Objectif = Extrayez toutes les lignes ci-dessous en les reproduisant à l'identique, sans rien modifier.

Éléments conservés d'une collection

>>>

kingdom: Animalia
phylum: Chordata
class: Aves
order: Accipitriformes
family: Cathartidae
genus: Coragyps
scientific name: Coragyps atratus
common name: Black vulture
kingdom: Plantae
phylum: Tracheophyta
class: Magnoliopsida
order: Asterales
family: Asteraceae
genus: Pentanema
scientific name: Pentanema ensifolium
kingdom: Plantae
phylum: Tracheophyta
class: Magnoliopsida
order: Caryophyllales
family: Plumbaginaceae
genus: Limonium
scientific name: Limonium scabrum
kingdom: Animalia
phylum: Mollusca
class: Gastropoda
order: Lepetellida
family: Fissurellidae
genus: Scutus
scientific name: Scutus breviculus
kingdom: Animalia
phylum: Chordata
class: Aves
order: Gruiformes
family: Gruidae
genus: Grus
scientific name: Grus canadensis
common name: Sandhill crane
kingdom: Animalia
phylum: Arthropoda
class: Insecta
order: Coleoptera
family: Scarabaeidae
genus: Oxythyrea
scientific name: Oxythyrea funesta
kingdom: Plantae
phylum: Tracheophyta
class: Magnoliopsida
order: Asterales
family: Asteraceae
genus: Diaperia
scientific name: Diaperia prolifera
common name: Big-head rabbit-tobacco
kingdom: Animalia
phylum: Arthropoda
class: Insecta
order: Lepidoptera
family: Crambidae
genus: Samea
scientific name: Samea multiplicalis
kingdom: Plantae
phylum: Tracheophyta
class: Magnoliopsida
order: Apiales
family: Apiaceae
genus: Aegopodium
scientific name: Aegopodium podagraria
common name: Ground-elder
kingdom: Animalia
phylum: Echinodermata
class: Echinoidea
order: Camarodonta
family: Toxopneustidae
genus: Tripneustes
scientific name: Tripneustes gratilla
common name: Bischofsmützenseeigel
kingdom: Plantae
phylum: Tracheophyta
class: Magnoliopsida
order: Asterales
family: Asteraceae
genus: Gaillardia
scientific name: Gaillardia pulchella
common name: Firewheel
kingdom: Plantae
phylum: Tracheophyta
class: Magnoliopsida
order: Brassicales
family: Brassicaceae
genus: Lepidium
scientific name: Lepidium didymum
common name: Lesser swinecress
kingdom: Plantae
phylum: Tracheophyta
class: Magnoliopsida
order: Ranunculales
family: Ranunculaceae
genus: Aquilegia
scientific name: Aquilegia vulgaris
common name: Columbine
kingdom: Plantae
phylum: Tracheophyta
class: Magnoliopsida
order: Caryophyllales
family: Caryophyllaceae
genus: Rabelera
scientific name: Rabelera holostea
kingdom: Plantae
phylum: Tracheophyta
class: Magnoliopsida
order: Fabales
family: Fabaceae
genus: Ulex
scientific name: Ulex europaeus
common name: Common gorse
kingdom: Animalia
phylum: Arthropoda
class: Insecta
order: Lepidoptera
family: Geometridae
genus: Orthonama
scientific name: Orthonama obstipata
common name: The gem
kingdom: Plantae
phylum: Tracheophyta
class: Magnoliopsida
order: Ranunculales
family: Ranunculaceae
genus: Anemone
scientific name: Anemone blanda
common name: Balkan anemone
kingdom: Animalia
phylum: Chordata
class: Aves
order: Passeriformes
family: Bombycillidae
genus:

<<<

Corrigé =
kingdom: Animalia
phylum: Chordata
class: Aves
order: Accipitriformes
family: Cathartidae
genus: Coragyps
scientific name: Coragyps atratus
common name: Black vulture
kingdom: Plantae
phylum: Tracheophyta
class: Magnoliopsida
order: Asterales
family: Asteraceae
genus: Pentanema
scientific name: Pentanema ensifolium
kingdom: Plantae
phylum: Tracheophyta
class: Magnoliopsida
order: Caryophyllales
family: Plumbaginaceae
genus: Limonium
scientific name: Limonium scabrum
kingdom: Animalia
phylum: Mollusca
class: Gastropoda
order: Lepetellida
family: Fissurellidae
genus: Scutus
scientific name: Scutus breviculus
kingdom: Animalia
phylum: Chordata
class: Aves
order: Gruiformes
family: Gruidae
genus: Grus
scientific name: Grus canadensis
common name: Sandhill crane
kingdom: Animalia
phylum: Arthropoda
class: Insecta
order: Coleoptera
family: Scarabaeidae
genus: Oxythyrea
scientific name: Oxythyrea funesta
kingdom: Plantae
phylum: Tracheophyta
class: Magnoliopsida
order: Asterales
family: Asteraceae
genus: Diaperia
scientific name: Diaperia prolifera
common name: Big-head rabbit-tobacco
kingdom: Animalia
phylum: Arthropoda
class: Insecta
order: Lepidoptera
family: Crambidae
genus: Samea
scientific name: Samea multiplicalis
kingdom: Plantae
phylum: Tracheophyta
class: Magnoliopsida
order: Apiales
family: Apiaceae
genus: Aegopodium
scientific name: Aegopodium podagraria
common name: Ground-elder
kingdom: Animalia
phylum: Echinodermata
class: Echinoidea
order: Camarodonta
family: Toxopneustidae
genus: Tripneustes
scientific name: Tripneustes gratilla
common name: Bischofsmützenseeigel
kingdom: Plantae
phylum: Tracheophyta
class: Magnoliopsida
order: Asterales
family: Asteraceae
genus: Gaillardia
scientific name: Gaillardia pulchella
common name: Firewheel
kingdom: Plantae
phylum: Tracheophyta
class: Magnoliopsida
order: Brassicales
family: Brassicaceae
genus: Lepidium
scientific name: Lepidium didymum
common name: Lesser swinecress
kingdom: Plantae
phylum: Tracheophyta
class: Magnoliopsida
order: Ranunculales
family: Ranunculaceae
genus: Aquilegia
scientific name: Aquilegia vulgaris
common name: Columbine
kingdom: Plantae
phylum: Tracheophyta
class: Magnoliopsida
order: Caryophyllales
family: Caryophyllaceae
genus: Rabelera
scientific name: Rabelera holostea
kingdom: Plantae
phylum: Tracheophyta
class: Magnoliopsida
order: Fabales
family: Fabaceae
genus: Ulex
scientific name: Ulex europaeus
common name: Common gorse
kingdom: Animalia
phylum: Arthropoda
class: Insecta
order: Lepidoptera
family: Geometridae
genus: Orthonama
scientific name: Orthonama obstipata
common name: The gem
kingdom: Plantae
phylum: Tracheophyta
class: Magnoliopsida
order: Ranunculales
family: Ranunculaceae
genus: Anemone
scientific name: Anemone blanda
common name: Balkan anemone
kingdom: Animalia
phylum: Chordata
class: Aves
order: Passeriformes
family: Bombycillidae
genus:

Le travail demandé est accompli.